Seiko does not provide replacement battery information for this caliber. It appears that they do not provide the part or have a part number either, it is listed as: “No supply of a rechargeable battery unit.” Interestingly, their service docs also include the following notation:
“Radiowave controlled watches are serviced only by the service center which is equipped with a shield room and time signal generators.”
This means that caliber 1B21 watches cannot be serviced in USA or anywhere else except for Japan. If you have successfully changed your own capacitor/battery, or if you have sent your 1BXX powered watch to Seiko for service, please comment below.

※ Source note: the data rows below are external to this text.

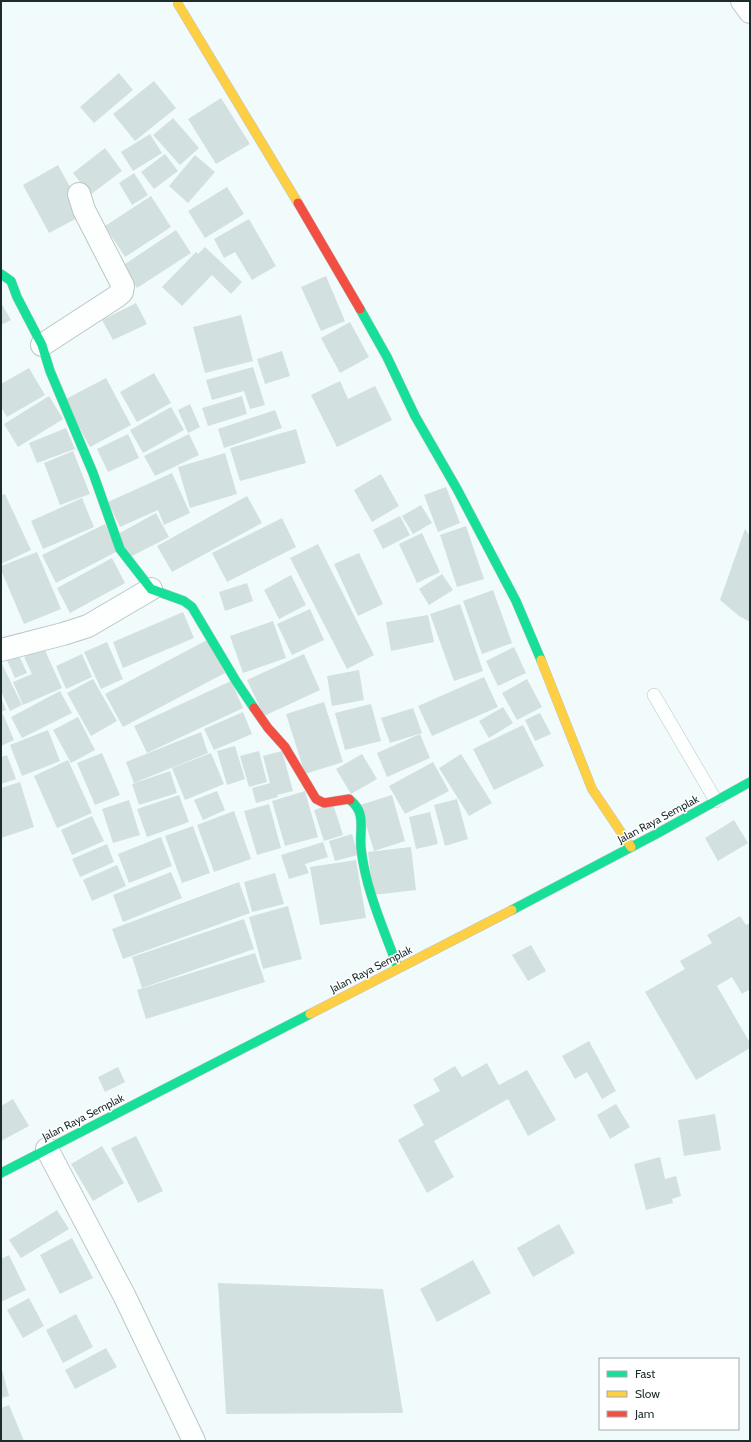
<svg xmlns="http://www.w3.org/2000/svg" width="751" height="1442" viewBox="0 0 751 1442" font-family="Cabin,sans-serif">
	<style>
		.building { fill: #d2e0e0 }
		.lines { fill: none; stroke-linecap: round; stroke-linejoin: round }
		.lane-casing { stroke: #bac6c6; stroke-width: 14 }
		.street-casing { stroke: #bac6c6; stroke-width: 24 }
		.fast-casing { stroke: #bac6c6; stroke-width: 10 }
		.slow-casing { stroke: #bac6c6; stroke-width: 10 }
		.jam-casing { stroke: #bac6c6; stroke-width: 10 }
		.lane { stroke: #fdfefe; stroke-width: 13 }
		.street { stroke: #fdfefe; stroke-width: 22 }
		.fast { stroke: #16e098; stroke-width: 9 }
		.slow { stroke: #ffcf43; stroke-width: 9 }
		.jam { stroke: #f24e42; stroke-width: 9 }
		.labels { text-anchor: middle; stroke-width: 3; stroke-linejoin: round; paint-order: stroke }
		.street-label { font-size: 11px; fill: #1c2c2c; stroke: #fff }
	</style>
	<rect width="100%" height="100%" fill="#f2fbfb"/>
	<path class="building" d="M119,73l14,17 -39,33 -14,-16z
		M154,81l22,27 -41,33 -22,-27z
		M221,98l29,46 -34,20 -28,-45z
		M173,118l26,30 -19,17 -27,-30z
		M150,134l12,19 -29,18 -12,-19z
		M105,148l17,23 -32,24 -17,-22z
		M165,154l13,17 -24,18 -13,-17z
		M195,155l20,17 -27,31 -19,-17z
		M58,165l27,49 -36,19 -26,-48z
		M134,173l14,22 -16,10 -13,-22z
		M227,187l17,27 -39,24 -17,-27z
		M151,196l20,31 -46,30 -20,-31z
		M249,219l27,47 -24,14 -17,-28 -11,6 -10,-19z
		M176,230l15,23 -54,35 -15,-22z
		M205,247l37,35 -11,12 -19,-19 -30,31 -20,-19 34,-35 2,2z
		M326,276l19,45 -24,10 -20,-44z
		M1,303l10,17 -10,5z
		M136,303l11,21 -34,16 -11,-20z
		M241,315l12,46 -48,12 -12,-46z
		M350,322l19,35 -29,16 -19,-35z
		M282,351l8,25 -25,8 -8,-25z
		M253,367l12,38 -15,4 -6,-18 -32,9 -6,-20z
		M29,368l16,27 -38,22 -6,-10v-23z
		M154,373l17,30 -34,19 -17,-30z
		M106,378l25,47 -41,22 -26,-47z
		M340,381l8,18 27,-13 17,34 -55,27 -26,-52z
		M49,396l14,23 -45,28 -14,-23z
		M242,396l5,18 -39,12 -6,-18z
		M190,404l10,23 -12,6 -10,-23z
		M171,407l13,23 -41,23 -13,-23z
		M275,410l7,18 -58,20 -6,-19z
		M66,428l9,21 -38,14 -8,-20z
		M296,429l10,34 -66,18 -10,-33z
		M128,434l11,24 -31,14 -11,-23z
		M189,434l10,21 -44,21 -11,-20z
		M73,451l17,43 -30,11 -16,-42z
		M225,453l12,41 -47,14 -12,-41z
		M172,473l18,40 -26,12 -6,-15 -38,17 -12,-25z
		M381,474l18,32 -27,16 -18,-32z
		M446,487l14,36 -22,9 -14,-37z
		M5,494l26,56 -30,14v-69z
		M247,496l15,27 -90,49 -15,-26z
		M82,498l12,29 -51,22 -12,-28z
		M421,505l11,18 -19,11 -11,-18z
		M156,513l13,24 -39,20 -12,-23z
		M400,516l10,19 -27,14 -10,-19z
		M282,518l14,29 -69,35 -15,-29z
		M105,524l13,27 -62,32 -14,-28z
		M466,526l18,53 -27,8 -17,-52z
		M745,529l5,7v86l-11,-6 -19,-16z
		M422,533l18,39 -23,11 -18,-39z
		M318,544l56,111 -27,14 -57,-111z
		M37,552l24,57 -37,15 -23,-54v-4z
		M359,553l24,51 -25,12 -24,-52z
		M112,558l13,25 -55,30 -13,-25z
		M442,574l11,16 -24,15 -10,-16z
		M291,575l15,30 -27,14 -15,-29z
		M247,583l6,18 -28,10 -6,-19z
		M493,590l19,53 -30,11 -19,-53z
		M460,604l23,67 -29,10 -24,-67z
		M310,609l14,31 -32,15 -15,-31z
		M183,612l11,26 -71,30 -10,-26z
		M428,615l6,27 -43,9 -5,-29z
		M273,621l13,37 -43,15 -13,-37z
		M207,640l18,33 -102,54 -18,-33z
		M107,642l16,37 -22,10 -17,-37z
		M514,647l12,26 -28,13 -12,-25z
		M44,648l18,40 -39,17 -10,-23 19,-8 -8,-17z
		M17,651l10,22 -12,5 -10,-22z
		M82,654l10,23 -26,12 -10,-23z
		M304,654l16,36 -56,26 -17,-36z
		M1,662l21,43 -12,6 -9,-20z
		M359,670l5,30 -32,6 -5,-30z
		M484,677l14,30 -66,29 -14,-30z
		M93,679l24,42 -26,15 -24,-43z
		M527,679l15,28 -25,13 -15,-27z
		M231,681l12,27 -96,45 -13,-27z
		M60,691l12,22 -50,25 -11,-21z
		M1,698l5,12 -5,2z
		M324,702l19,60 -38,12 -19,-60z
		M371,704l10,37 -36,9 -10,-37z
		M503,707l10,16 -24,15 -10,-17z
		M413,708l9,25 -32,10 -9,-25z
		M243,712l9,22 -38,16 -10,-21z
		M540,713l11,21 -16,7 -10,-21z
		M3,714l11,26 -13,6v-31z
		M78,717l17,33 -24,13 -18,-33z
		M523,725l21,41 -50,24 -21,-41z
		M48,730l12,31 -38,15 -12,-31z
		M201,732l7,21 -74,30 -8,-21z
		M420,734l10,24 -43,19 -10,-24z
		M235,746l10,33 -18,6 -10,-34z
		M259,751l8,31 -18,5 -9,-31z
		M282,751l11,40 -16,4 1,2 -22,6 -4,-15 18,-5 -7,-27z
		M102,753l18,42 -25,10 -18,-42z
		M211,753l13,31 -39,16 -13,-32z
		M362,754l15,25 -26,15 -15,-25z
		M461,754l31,49 -23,13 -30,-48z
		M7,755l9,24 -15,5v-27z
		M68,760l24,53 -35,15 -23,-52z
		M433,762l16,29 -44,23 -16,-28z
		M170,771l7,22 -38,12 -7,-21z
		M20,782l14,45 -33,11v-50z
		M217,791l8,19 -22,10 -9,-20z
		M305,791l13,46 -33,9 -13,-45z
		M179,795l10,27 -42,15 -10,-28z
		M392,795l13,46 -31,10 -14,-46z
		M457,799l11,40 -23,7 -11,-41z
		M129,800l11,35 -27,8 -11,-34z
		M269,804l12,44 -24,7 -13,-44z
		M333,804l10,31 -19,6 -10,-31z
		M234,811l17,48 -37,13 -17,-47z
		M430,812l8,32 -22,5 -7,-32z
		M92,816l12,25 -32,14 -11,-25z
		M734,820l14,23 -30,18 -13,-23z
		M193,826l17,47 -28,10 -17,-47z
		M352,834l6,21 -23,6 -6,-20z
		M161,837l11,29 -43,17 -11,-29z
		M323,842l5,15 -23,7 4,9 -20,6 -8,-24z
		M107,844l7,18 -34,15 -8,-18z
		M411,847l5,43 -43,5 -5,-43z
		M356,860l10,58 -46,7 -10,-58z
		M117,865l9,21 -34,15 -9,-21z
		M171,872l11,26 -59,24 -10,-27z
		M275,873l9,31 -32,8 -8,-30z
		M239,882l11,31 -127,46 -11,-30z
		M288,906l14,53 -39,10 -14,-52z
		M740,916l6,9 4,-2v66l-8,5 -10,-17 -15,9 33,57v5l-54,32 -51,-88 40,-23 -5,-8 32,-18 -5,-8z
		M244,919l10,30 -112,39 -10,-31z
		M531,945l15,26 -18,10 -16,-26z
		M255,953l10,29 -119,37 -9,-29z
		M589,1041l27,50 -14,8 -15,-27 -12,7 -13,-23z
		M487,1063l12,22 28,-15 29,50 -28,16 -20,-37 -74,42 20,36 -27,16 -29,-53 26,-15 -11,-20 27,-14 -7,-12 22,-13 7,11z
		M118,1067l7,15 -20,10 -7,-15z
		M13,1099l16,27 -28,15v-35z
		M616,1104l14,23 -20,12 -13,-24z
		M715,1114l6,36 -37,6 -6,-36z
		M136,1136l27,55 -25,12 -27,-55z
		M102,1146l22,37 -31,18 -22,-37z
		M660,1157l5,22 11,-3 5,20 -9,3 1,4 -27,7 -12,-46z
		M57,1210l12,19 -48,29 -12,-18z
		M559,1224l16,29 -42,24 -16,-29z
		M72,1238l21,40 -33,16 -20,-39z
		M9,1255l17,35 -25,12v-43z
		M473,1260l18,33 -54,29 -17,-33z
		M218,1283l165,6 20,124 -177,1z
		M29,1298l15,28 -21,12 -16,-28z
		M76,1314l17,33 -30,16 -17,-33z
		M106,1348l11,19 -42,22 -10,-19z
		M1,1366l8,30 -8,2z
		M9,1405l15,36h-23v-33z"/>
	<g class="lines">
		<g class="lane-casing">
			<path id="lane" d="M654,695l62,106"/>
		</g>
		<g class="street-casing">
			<path id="street" d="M742,1l8,11
				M42,345l74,-48 6,-5 1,-6 -39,-76 -5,-16
				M1,650l62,-16 25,-8 63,-37
				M47,1149l77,146 70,146"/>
		</g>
		<g class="fast-casing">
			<path id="fast" d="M1,274l10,7 6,16 25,48 8,26 43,102 27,76 31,40 33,12 8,6 44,74 18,27
				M360,309l27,48 28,59 42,73 59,112 25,59
				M350,800c17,13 9,30 11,48 4,40 23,82 37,120
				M512,910l146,-77 92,-51
				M1,1173l309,-159"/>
		</g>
		<g class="slow-casing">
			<path id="slow" d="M178,4l120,199
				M541,660l51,129 39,58
				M310,1014l202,-104"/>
		</g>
		<g class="jam-casing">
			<path id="jam" d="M298,203l62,106
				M254,708l14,20 17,19 31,52 8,4 25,-4 1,1"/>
		</g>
		<use href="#lane" class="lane"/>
		<use href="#street" class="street"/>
		<use href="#fast" class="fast"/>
		<use href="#slow" class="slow"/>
		<use href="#jam" class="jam"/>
	</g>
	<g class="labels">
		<g class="street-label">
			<text transform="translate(658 819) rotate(-28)" y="4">Jalan Raya Semplak</text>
			<text transform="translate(371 969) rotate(-27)" y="4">Jalan Raya Semplak</text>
			<text transform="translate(83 1117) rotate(-27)" y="4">Jalan Raya Semplak</text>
		</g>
	</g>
	<rect width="751" height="1442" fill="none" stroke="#1c2c2c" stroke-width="4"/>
	<rect x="599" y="1358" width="140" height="72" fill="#ffffff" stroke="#a4abab"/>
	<rect x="607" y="1371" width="20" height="6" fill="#16e098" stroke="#a4abab"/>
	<text x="635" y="1378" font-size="12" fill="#1c2c2c">Fast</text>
	<rect x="607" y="1391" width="20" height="6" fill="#ffcf43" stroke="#a4abab"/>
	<text x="635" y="1398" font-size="12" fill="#1c2c2c">Slow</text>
	<rect x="607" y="1411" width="20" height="6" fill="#f24e42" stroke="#a4abab"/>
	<text x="635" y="1418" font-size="12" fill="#1c2c2c">Jam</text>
</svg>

Do not attempt to retrofit a regular battery into this caliber.
Caliber 1B21 VS 1B22:
There is a similar caliber 1B22 with the main difference being that the 1B21 is a 3-hander no-date and the 1B22 has a date at 3:00.
Pros and Cons:
- It’s fun to have a radio controlled watch in the collection
- If you can keep it charged, you don’t need to worry about battery replacement for a while.
- Automatically sets the time for you if you are within range of a transmission station
- It’s a hassle to set the time manually!
- It takes a long time to charge.
- It needs to go back to Japan for proper service of a new capacitor/battery, no parts available.